Platzeck fordert Versöhnung mit SED-Erben
Kurz vor Beginn der Gedenkfeiern zum Fall der Berliner Mauer fordert Brandenburgs Ministerpräsident Matthias Platzeck eine Versöhnung mit den Erben der SED. "Zwei Jahrzehnte nach dem revolutionären Umbruch in der DDR müssen wir in Deutschland endlich anfangen, es mit dem überfälligen Prozess der Versöhnung wirklich ernst zu meinen", schreibt Platzeck in einem SPIEGEL-Essay. Quer durch die ostdeutsche Gesellschaft ziehe sich "auch nach 20 Jahren noch immer und sogar wieder zunehmend ein ungesunder Riss", so der SPD-Mann, "Barrieren wurden wieder aufgerichtet, Spaltungen haben sich verfestigt."

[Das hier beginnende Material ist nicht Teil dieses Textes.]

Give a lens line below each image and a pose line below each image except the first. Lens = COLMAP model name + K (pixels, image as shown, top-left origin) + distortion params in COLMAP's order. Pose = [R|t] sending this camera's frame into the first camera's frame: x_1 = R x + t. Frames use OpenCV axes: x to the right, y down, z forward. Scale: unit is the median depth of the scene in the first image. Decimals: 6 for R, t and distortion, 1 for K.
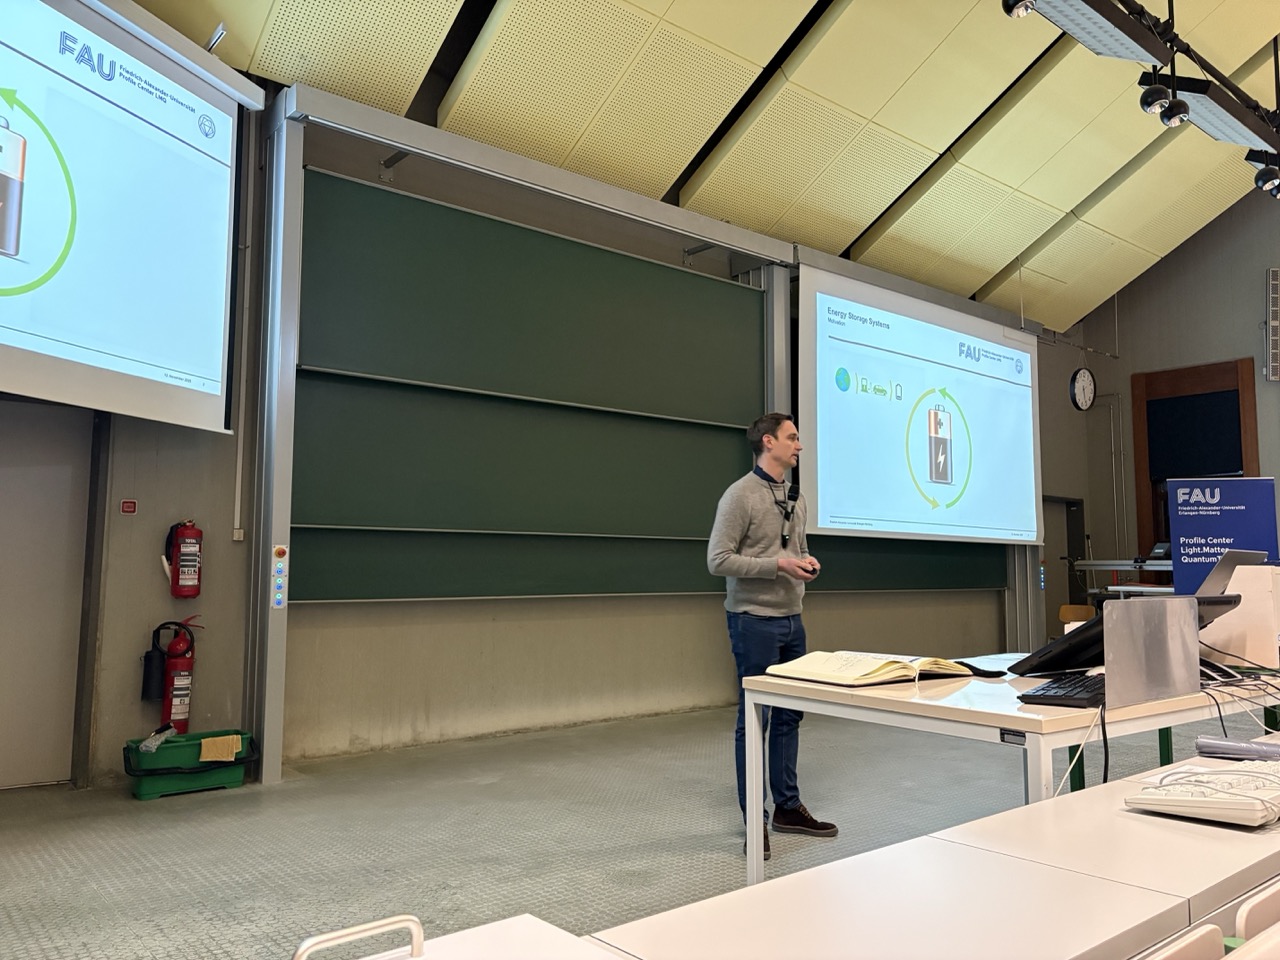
lens RADIAL K [[970.6, 0, 640.0], [0, 970.6, 480.0], [0, 0, 1]] dist [0.046840, -0.046019]
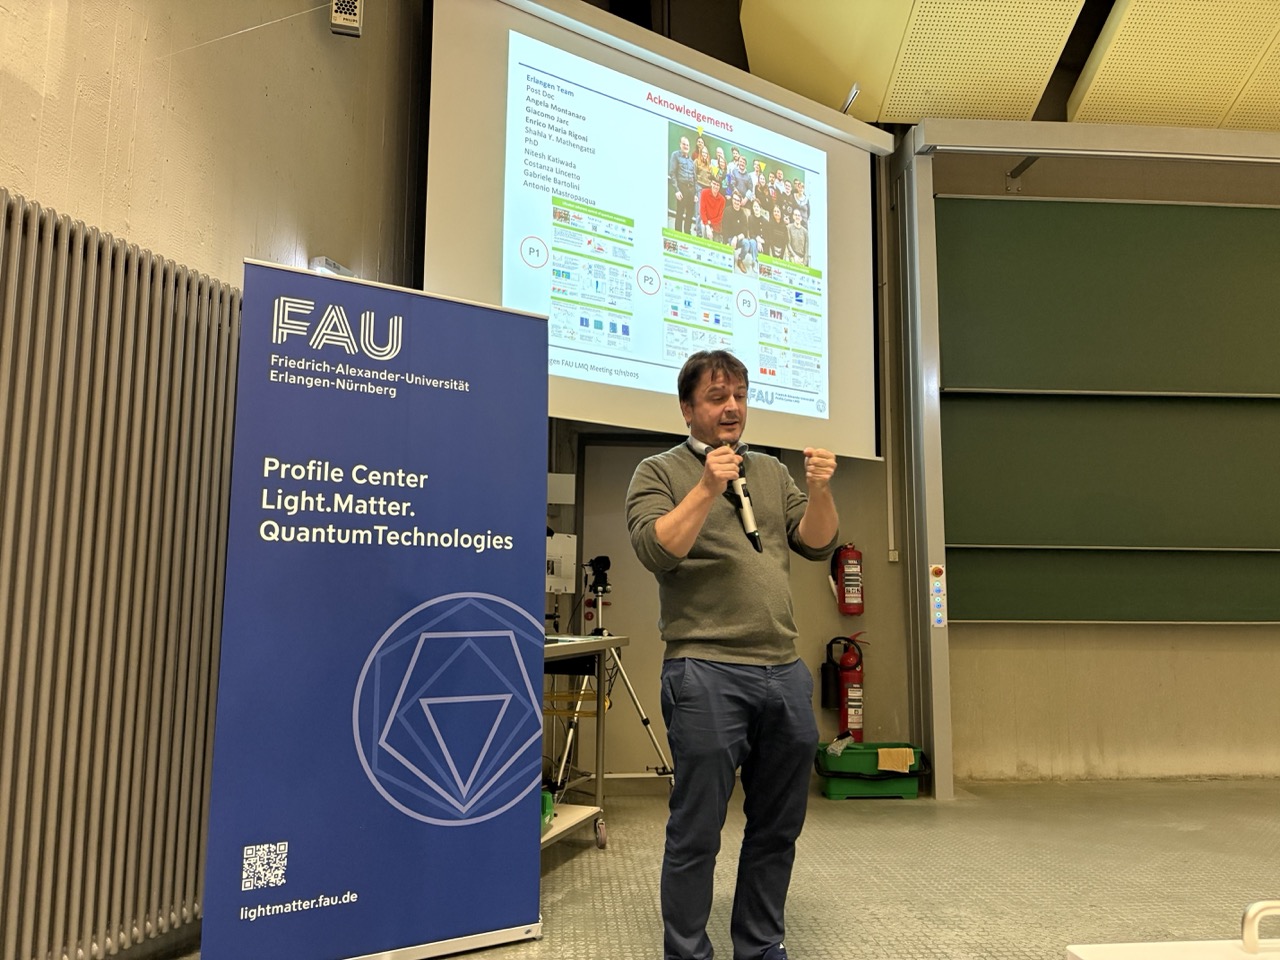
lens RADIAL K [[970.6, 0, 640.0], [0, 970.6, 480.0], [0, 0, 1]] dist [0.046840, -0.046019]
pose [[0.818457, -0.068419, -0.570480, -0.031595], [0.051145, 0.997619, -0.046270, 0.009031], [0.572287, 0.008693, 0.820007, -0.015240]]
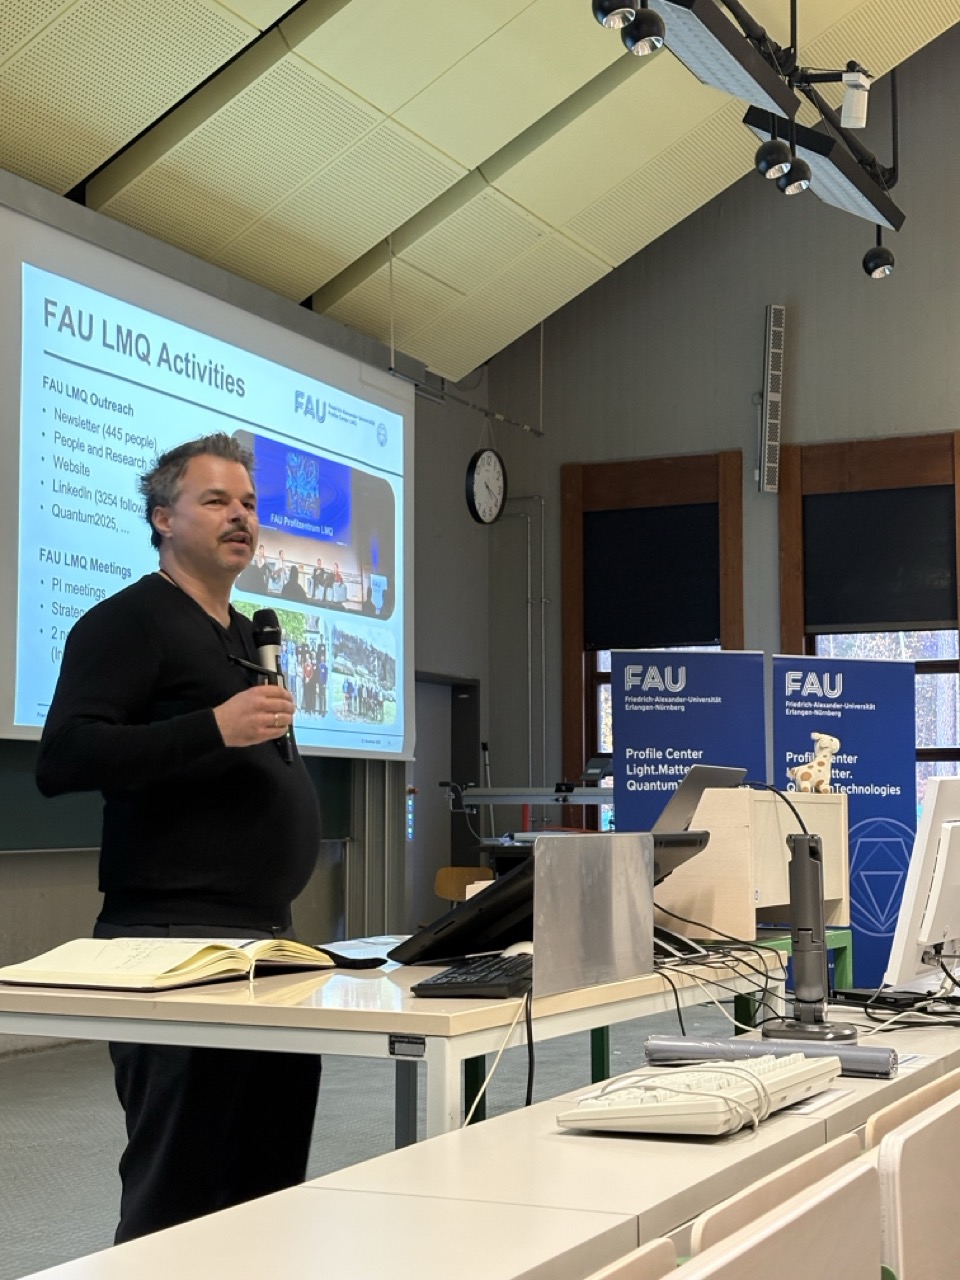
lens RADIAL K [[1968.6, 0, 480.0], [0, 1968.6, 640.0], [0, 0, 1]] dist [0.184958, -0.140263]
pose [[0.908684, 0.031043, 0.416329, -0.042506], [-0.033326, 0.999443, -0.001785, -0.002838], [-0.416152, -0.012253, 0.909212, -0.070887]]
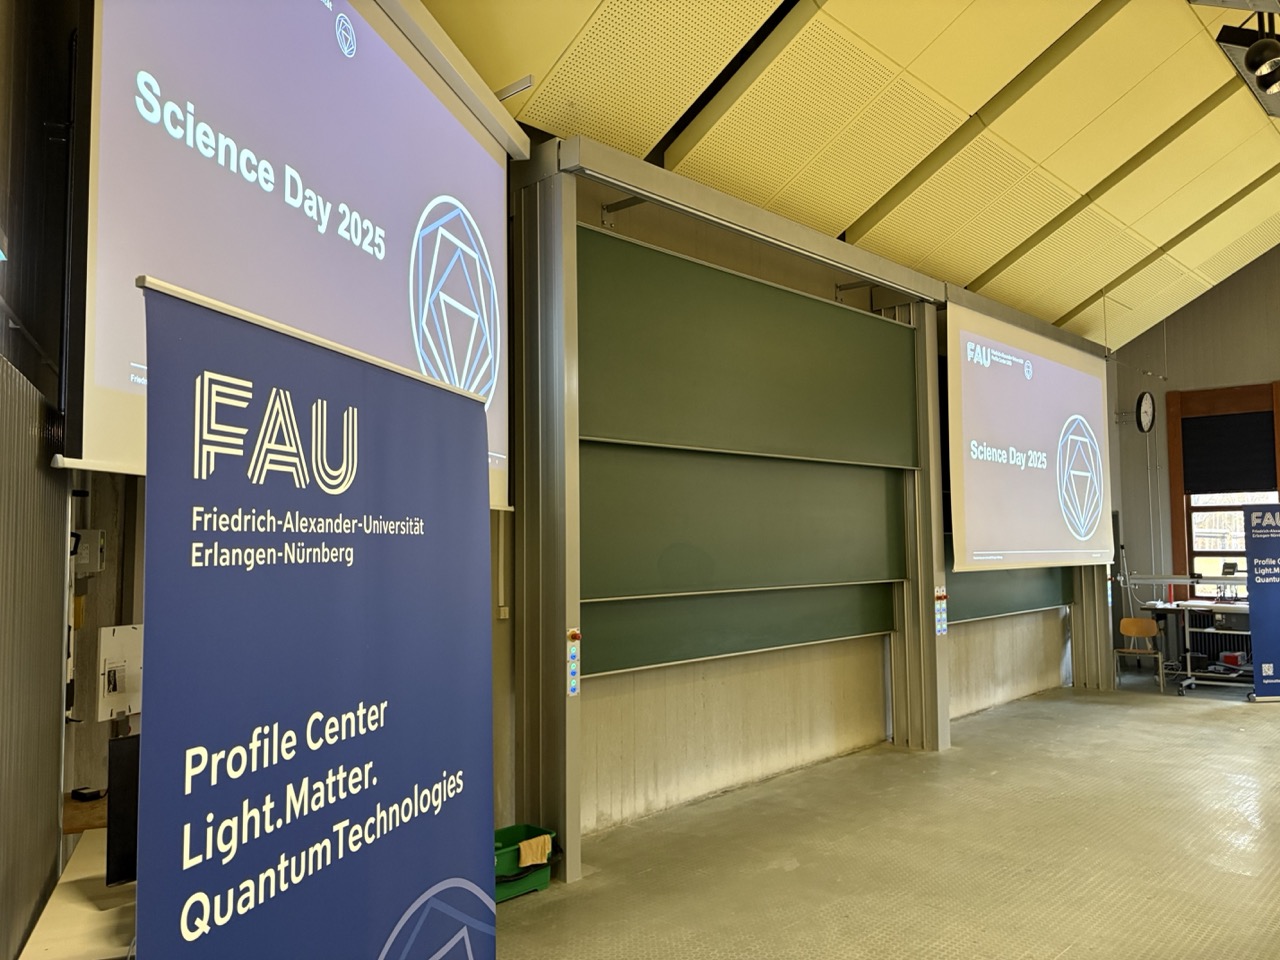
lens RADIAL K [[970.6, 0, 640.0], [0, 970.6, 480.0], [0, 0, 1]] dist [0.046840, -0.046019]
pose [[0.992345, -0.005152, 0.123392, -0.390255], [0.001366, 0.999526, 0.030740, -0.099122], [-0.123492, -0.030336, 0.991882, 0.056043]]
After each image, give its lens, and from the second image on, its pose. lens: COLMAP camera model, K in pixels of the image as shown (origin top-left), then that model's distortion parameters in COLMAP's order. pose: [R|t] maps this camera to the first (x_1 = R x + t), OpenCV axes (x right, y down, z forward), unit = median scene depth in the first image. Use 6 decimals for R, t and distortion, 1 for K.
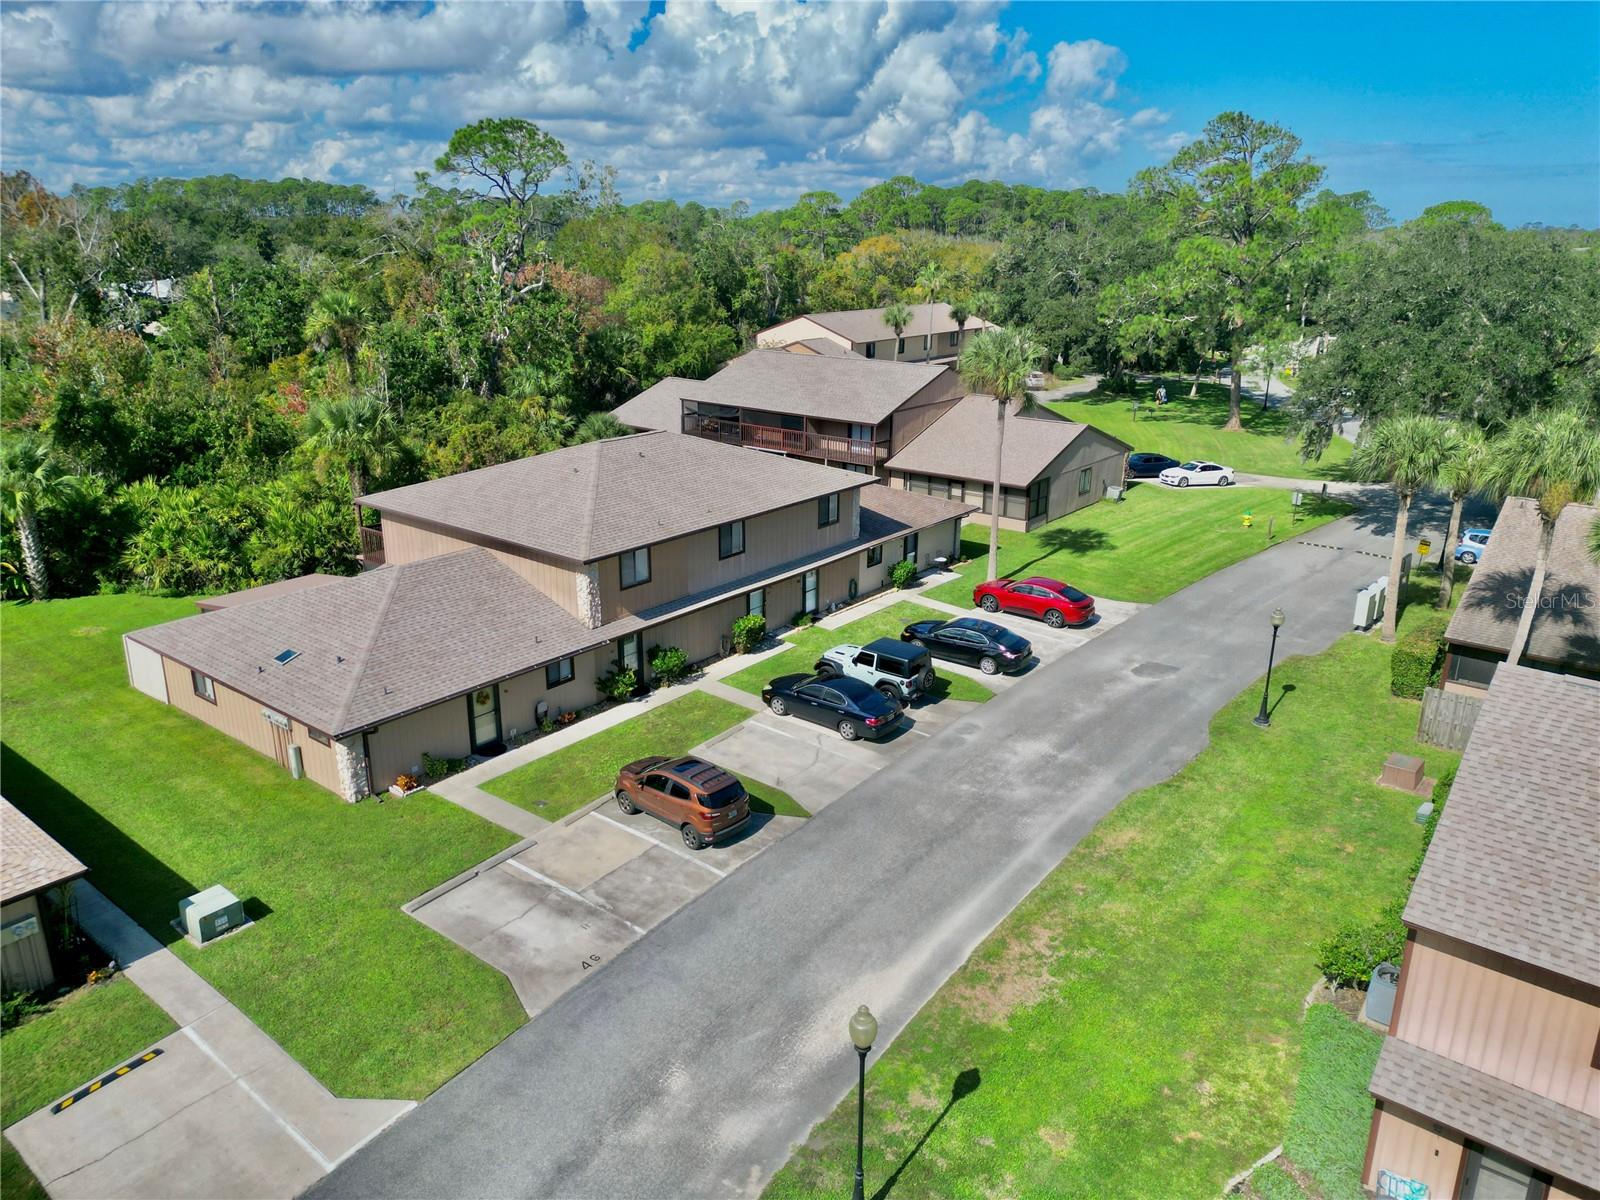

In seinem Appell lobt Platzeck als Beispiel für gelungene Integration ausdrücklich versöhnliche Gesten des früheren SPD-Vorsitzenden Kurt Schumacher gegenüber der Waffen-SS. Schumacher, der fast zehn Jahre lang KZ-Häftling war, hatte 1951 einen versöhnlichen Umgang mit den überlebenden Mitgliedern der Waffen-SS als "menschliche und staatsbürgerliche Notwendigkeit" bezeichnet.
Der seit 1990 vereinigten Bundesrepublik sei im Vergleich zum Westdeutschland der Nachkriegszeit "zwar eine bemerkenswerte, richtige und bessere Aufarbeitungsleistung gelungen", so Platzeck, "eine vergleichbare Integrationsleistung jedoch nicht". Im Verhältnis zur Linkspartei als Nachfolgeorganisation der SED gehe es "immer auch um die Last der Geschichte". "Diese Macht der Vergangenheit ist gut erklärlich", schreibt Platzeck, "aber sie tut Ostdeutschland nicht gut, und sie tut der politischen Kultur in unserer seit 1990 vereinigten Republik nicht gut."
Platzeck hatte nach den jüngsten Landtagswahlen in Brandenburg seine Koalition mit der CDU beendet, um künftig mit der Linken zu regieren. "Ob wir die richtigen Lehren aus der Geschichte ziehen, erweist sich weniger in ritualisierter Vergangenheitsbewältigung als in unserer Bereitschaft zu tätigem Neubeginn", schreibt der frühere Bürgerrechtler: "Wer sich dazu bereitfindet, muss Demokraten willkommen sein."